The low cost of replication with digitized products has long been known to be seriously disruptive in the music and publishing industries. However, the conflict between low cost replication of business software, rigid architecture, and customer differentiation relative to the broader economy is not generally well understood, although vitally important.

When enterprise software matured to the point of early adoption in the 1970s, it provided a substantial competitive advantage to those in a position to leverage wisely. Followers of the early adopters did so largely due to the perception by decision makers—based on compelling evidence—that adoption was essential to their future, and so the great commoditization cycle in enterprise software had begun. In the early 1980s a very similar pattern began with front office software, captured primarily by Microsoft, with commoditization slowly gaining strength in the 1990s.

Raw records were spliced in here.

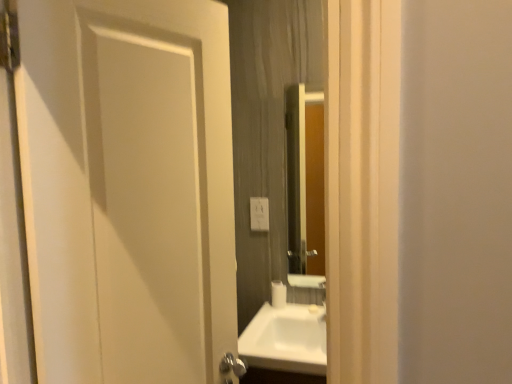
Question: Looking at the image, does white plastic electric outlet at center seem bigger or smaller compared to smooth wooden mirror at center?

Choices:
 (A) big
 (B) small

Answer: (B)

Question: Is white plastic electric outlet at center in front of or behind smooth wooden mirror at center in the image?

Choices:
 (A) behind
 (B) front

Answer: (A)

Question: Based on their relative distances, which object is farther from the white glossy sink at center?

Choices:
 (A) white matte toilet paper at center
 (B) smooth wooden mirror at center
 (C) white plastic electric outlet at center
 (D) white matte door at left

Answer: (B)

Question: Which of these objects is positioned farthest from the white matte toilet paper at center?

Choices:
 (A) smooth wooden mirror at center
 (B) white glossy sink at center
 (C) white matte door at left
 (D) white plastic electric outlet at center

Answer: (C)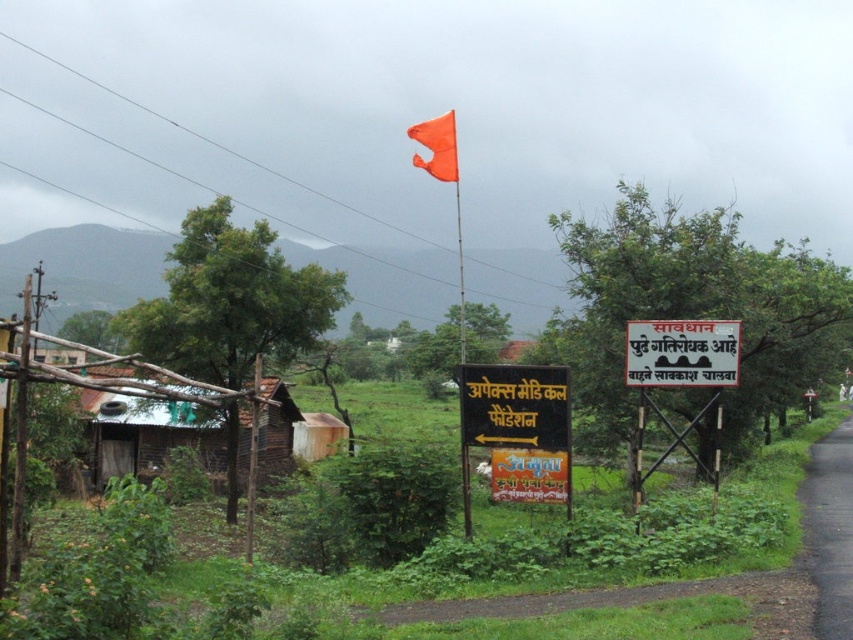
You are a delivery person who needs to read the text on the white plastic signboard at center and the orange fabric flag at center. Which object will you need to look at more closely because it has a smaller surface area?

The orange fabric flag at center has a smaller surface area than the white plastic signboard at center, so you will need to look at it more closely.

You are a hiker who needs to adjust the distance between the white plastic signboard at center and the orange fabric flag at center to exactly 25 feet. Currently, they are 30.65 feet apart. How much distance do you need to reduce between them?

The current distance between the white plastic signboard at center and the orange fabric flag at center is 30.65 feet. To achieve the desired 25 feet, you need to reduce the distance by 5.65 feet.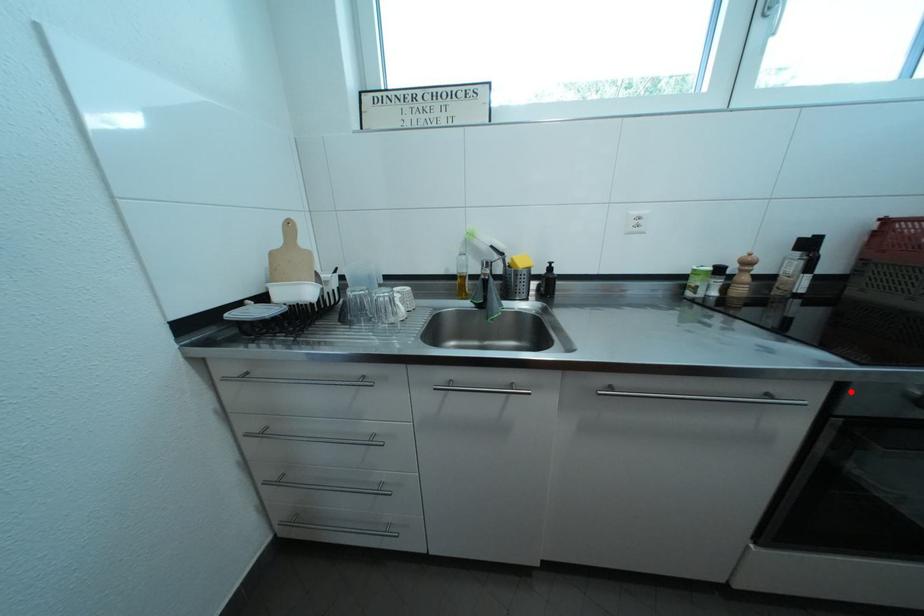
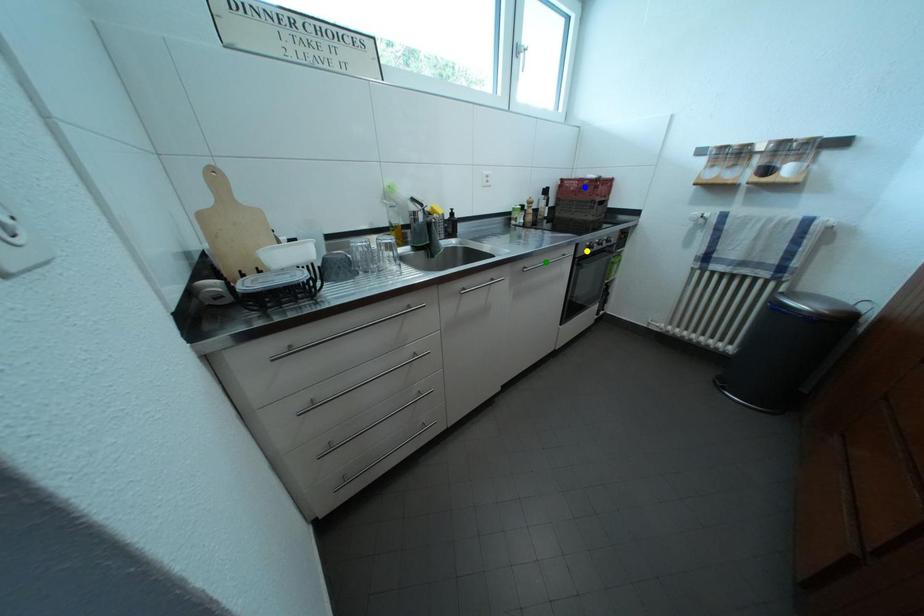
Question: I am providing you with two images of the same scene from different viewpoints. A red point is marked on the first image. You are given multiple points on the second image. Which spot in image 2 lines up with the point in image 1?

Choices:
 (A) blue point
 (B) yellow point
 (C) green point

Answer: (B)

While front office software could be neatly packaged and sold in storefronts or through consultants for desktop installation, back office systems for operations required on-premise customization and integration with incompatible systems, meaning a very large investment with ongoing maintenance, and high costs for adaptation. Within a few years, custom applications were increasingly sold as products, exploiting the nearly free replication costs, but this benefit was not without cost as wider adoption of back-office products soon began to erode the competitive advantage; the commoditization cycle was in motion.

In addition to the direct impact of commoditization on the software industry, which is well understood in business and finance, another dynamic was occurring that was considerably less visible and largely misunderstood, which is the impact on organizations when the vast majority worldwide are using the same operating and decision systems. As software systems became more ubiquitous, competitors in industry after industry were increasingly using similar systems, which began to extend the software industry’s commoditization to customers, and by extension the broader economy. This dynamic extension of commoditization evolved in conjunction with globalization and consolidation of industries over the past two decades. Indeed, the commoditization of business software acted as a catalyst to global consolidation of industries as business software customers were increasingly competing on price rather than value added differentiality. Competing on price alone with reasonably good management dictates outcomes that are primarily due to scale, particularly when automation systems are very similar between competitors; not quite singularity in the enterprise given the current maturity of technology, yet trending in that direction. Lack of differentiation does not a robust, durable economy make; competing on scale and price alone is a race to the bottom for everyone but market leaders.

This situation may at first appear attractive for business software vendors and their investors, particularly market leaders, as managing a commodity that has become essential can be a lucrative annuity. Dancing with complexity in technology, however, contains considerable risk of broken toes, particularly with software, which is anything but a finite resource. History has proven that substantial risk exists for incumbents that commoditize their customers.

Enter the Internet and Web, followed by cloud computing, and much smarter mobile adoption. Taken together with advances in hardware, software, semantics, analytics, and organizational systems, the opportunity to introduce truly adaptive enterprise computing in near real-time has finally arrived. It’s been a long voyage; one full of discovery and adventure which I hope will prove to have been worthy of our patience.